Attaché effectivement à certaines valeurs d’antan, Obskuritatem n’entend rien bouleverser de ce qui fût établi en ces temps anciens (le début des années 90 en Norvège et en France). Ainsi, passé cette lente et entêtante introduction qui nous entraîne sans préambule dans les plus viles profondeurs de la Terre, le groupe intensifie rapidement son discours à coup de riffs bien souvent répétés ad-nauseam, de blasts et autres fulgurances Punk taillés pour laisser libre court à nos plus primitifs instincts et de mélodies obscures rendues particulièrement envoûtantes par ce caractère répétitif qui leur est volontairement appliqué. Bien entendu, Obskuritatem ne fait pas que foncer tête baissée pendant près de quarante minutes et les ralentissements et autres séquences mid-tempo sont légion tout au long de U Kraljevstvu Mrtvih... ("Gospodar Samoće" dès 2:43 et ce jusqu’à 5:26, "U Kraljevstvu Mrtvih..." de 5:24 à 7:42, "Povratak Vampira" et ses sept minutes de mid-tempo, cette longue conclusion instrumentales qu’est "Posljednji Trzaj Života"). Là encore, la nature répétitive de ces mouvements concoure bien évidement à la mise en place de ces ambiances ritualistes et mystérieuses mais ils sont surtout pour Obskuritatem le moyen de rompre avec ces assauts linéaires (mais certainement pas lassants) menés pied au plancher ("Gospodar Samoće", "U Kraljevstvu Mrtvih..." et "Gdje Tišina Vječno Vlada").

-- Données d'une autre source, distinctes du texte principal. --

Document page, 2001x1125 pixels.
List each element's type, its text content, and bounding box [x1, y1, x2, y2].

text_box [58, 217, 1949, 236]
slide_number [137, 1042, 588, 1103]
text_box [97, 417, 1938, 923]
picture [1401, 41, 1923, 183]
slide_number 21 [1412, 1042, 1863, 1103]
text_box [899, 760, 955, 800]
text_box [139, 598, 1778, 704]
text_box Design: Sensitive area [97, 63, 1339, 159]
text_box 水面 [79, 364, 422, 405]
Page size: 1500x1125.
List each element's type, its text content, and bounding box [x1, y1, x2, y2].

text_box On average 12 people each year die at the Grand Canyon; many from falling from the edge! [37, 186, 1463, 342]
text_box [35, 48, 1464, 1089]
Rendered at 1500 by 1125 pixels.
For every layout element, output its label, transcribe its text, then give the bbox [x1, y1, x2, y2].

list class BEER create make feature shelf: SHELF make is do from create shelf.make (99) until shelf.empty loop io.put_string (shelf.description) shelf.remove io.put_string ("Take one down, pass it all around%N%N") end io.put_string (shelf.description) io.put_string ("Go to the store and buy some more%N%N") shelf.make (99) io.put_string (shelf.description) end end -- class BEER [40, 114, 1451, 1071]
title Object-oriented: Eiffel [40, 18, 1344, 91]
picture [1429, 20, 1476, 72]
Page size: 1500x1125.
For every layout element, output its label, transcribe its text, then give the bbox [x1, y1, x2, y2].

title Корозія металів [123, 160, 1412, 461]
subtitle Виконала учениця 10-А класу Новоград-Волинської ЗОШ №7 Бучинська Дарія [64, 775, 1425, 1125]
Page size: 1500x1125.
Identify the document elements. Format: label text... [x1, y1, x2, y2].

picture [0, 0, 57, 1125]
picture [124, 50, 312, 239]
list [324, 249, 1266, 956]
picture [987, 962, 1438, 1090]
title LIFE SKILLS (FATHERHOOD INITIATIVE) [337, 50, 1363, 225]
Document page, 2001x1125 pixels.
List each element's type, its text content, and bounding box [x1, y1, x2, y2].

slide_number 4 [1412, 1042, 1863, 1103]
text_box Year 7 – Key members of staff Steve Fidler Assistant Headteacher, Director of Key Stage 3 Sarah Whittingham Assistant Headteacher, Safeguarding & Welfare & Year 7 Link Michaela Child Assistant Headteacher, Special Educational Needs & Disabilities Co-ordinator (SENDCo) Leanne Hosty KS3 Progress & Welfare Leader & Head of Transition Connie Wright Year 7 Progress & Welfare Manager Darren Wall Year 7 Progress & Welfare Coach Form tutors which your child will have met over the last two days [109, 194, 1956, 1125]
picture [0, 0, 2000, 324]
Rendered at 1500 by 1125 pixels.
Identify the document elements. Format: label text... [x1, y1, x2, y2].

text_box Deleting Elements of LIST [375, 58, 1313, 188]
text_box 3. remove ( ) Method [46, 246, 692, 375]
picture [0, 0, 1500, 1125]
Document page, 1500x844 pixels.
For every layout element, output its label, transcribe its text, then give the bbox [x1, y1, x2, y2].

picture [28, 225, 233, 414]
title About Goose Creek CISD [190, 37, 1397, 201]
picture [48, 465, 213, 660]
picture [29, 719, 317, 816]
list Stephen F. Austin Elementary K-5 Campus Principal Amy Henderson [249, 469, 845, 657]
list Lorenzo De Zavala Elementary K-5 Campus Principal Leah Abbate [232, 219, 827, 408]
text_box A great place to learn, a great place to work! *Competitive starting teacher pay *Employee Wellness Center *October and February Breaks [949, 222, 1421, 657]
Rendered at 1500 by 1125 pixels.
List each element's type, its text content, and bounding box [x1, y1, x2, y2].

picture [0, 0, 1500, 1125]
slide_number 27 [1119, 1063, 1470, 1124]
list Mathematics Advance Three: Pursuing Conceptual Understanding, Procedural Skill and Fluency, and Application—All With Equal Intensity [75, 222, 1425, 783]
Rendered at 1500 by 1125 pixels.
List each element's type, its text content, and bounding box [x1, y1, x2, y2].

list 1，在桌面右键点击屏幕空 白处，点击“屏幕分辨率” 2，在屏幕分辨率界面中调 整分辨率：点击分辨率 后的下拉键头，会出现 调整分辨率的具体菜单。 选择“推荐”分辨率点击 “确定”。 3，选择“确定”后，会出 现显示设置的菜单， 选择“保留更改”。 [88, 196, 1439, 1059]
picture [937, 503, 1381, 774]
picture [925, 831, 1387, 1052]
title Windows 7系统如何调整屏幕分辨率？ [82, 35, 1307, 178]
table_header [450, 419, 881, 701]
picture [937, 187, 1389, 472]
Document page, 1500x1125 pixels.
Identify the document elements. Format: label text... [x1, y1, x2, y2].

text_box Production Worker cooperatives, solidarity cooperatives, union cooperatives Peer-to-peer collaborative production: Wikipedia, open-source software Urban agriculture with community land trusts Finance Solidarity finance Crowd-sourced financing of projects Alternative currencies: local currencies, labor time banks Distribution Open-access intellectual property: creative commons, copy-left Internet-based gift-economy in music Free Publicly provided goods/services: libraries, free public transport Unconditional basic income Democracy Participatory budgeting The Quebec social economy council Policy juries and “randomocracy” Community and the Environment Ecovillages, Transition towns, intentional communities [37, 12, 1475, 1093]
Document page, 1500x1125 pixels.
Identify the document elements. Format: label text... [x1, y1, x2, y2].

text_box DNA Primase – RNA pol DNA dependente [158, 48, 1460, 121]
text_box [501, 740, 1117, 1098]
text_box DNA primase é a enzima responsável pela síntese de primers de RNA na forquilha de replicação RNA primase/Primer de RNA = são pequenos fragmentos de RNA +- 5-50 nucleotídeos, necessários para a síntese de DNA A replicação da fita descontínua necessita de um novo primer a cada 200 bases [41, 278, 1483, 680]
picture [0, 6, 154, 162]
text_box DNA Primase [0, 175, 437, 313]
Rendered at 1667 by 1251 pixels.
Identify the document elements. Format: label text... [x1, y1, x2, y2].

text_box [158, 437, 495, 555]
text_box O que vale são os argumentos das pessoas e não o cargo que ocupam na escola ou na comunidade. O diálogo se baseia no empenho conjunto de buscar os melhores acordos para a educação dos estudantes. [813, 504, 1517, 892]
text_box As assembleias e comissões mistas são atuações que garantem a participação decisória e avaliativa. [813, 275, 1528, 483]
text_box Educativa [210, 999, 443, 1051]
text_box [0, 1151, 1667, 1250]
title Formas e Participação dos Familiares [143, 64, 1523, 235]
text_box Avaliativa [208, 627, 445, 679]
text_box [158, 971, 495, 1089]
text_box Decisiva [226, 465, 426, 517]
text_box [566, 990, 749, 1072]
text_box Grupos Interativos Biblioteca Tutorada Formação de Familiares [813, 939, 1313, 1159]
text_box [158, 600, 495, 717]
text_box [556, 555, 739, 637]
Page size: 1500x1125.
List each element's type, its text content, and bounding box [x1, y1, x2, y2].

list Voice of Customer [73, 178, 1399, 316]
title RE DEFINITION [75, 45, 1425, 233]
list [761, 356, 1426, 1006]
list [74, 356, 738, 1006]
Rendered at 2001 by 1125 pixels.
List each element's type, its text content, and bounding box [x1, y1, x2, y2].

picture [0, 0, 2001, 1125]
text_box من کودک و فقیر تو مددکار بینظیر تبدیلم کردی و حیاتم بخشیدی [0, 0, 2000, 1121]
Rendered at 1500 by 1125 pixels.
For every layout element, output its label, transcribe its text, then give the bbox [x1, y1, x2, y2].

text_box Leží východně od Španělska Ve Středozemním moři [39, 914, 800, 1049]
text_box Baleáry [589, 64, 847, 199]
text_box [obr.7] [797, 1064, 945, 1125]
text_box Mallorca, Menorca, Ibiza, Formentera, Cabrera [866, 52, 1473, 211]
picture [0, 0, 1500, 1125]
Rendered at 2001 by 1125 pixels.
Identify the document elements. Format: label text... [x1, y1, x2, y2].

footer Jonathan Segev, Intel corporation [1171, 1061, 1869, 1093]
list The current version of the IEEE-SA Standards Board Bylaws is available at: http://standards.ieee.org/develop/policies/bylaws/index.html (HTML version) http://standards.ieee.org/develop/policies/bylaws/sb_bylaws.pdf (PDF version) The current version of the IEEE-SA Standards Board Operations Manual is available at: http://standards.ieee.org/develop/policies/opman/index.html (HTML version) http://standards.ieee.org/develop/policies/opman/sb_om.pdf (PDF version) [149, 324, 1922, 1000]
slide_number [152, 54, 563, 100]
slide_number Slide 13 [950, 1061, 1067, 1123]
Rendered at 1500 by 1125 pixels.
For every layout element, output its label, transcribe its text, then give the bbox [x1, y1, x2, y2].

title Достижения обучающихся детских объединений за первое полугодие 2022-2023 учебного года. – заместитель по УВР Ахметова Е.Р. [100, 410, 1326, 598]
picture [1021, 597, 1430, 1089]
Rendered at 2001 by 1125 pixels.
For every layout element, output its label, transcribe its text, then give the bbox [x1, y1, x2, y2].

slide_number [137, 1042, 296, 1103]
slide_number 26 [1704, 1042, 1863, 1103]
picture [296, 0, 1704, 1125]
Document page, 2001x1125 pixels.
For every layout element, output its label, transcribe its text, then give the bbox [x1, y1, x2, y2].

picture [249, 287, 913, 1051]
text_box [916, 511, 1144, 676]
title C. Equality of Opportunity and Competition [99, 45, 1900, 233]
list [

Adepte d’un Black Metal misanthrope et rétrograde, Obskuritatem n’entend pas plaire à tout le monde avec sa formule. Et c’est d’ailleurs très bien comme ça puisqu’en matière de Black Metal calibré pour le plus grand nombre, il y a déjà largement de quoi faire. S’inscrivant volontairement dans une démarche élitiste incitant l’amateur potentiel à chercher, fouiller, creuser quitte à devoir plus tard dépenser quelques euros supplémentaires pour faire l’acquisition de pièces éditées en de très petites quantités, le groupe de Bosnie-Herzégovine (le premier d’ailleurs chronique sur Thrashocore) propose ici un premier album qui ravira tous les amateurs de formations obscures et exigeantes aimant cultiver une certaine confidentialité. En tout cas, voilà un disque à ne pas mettre dans toutes les oreilles.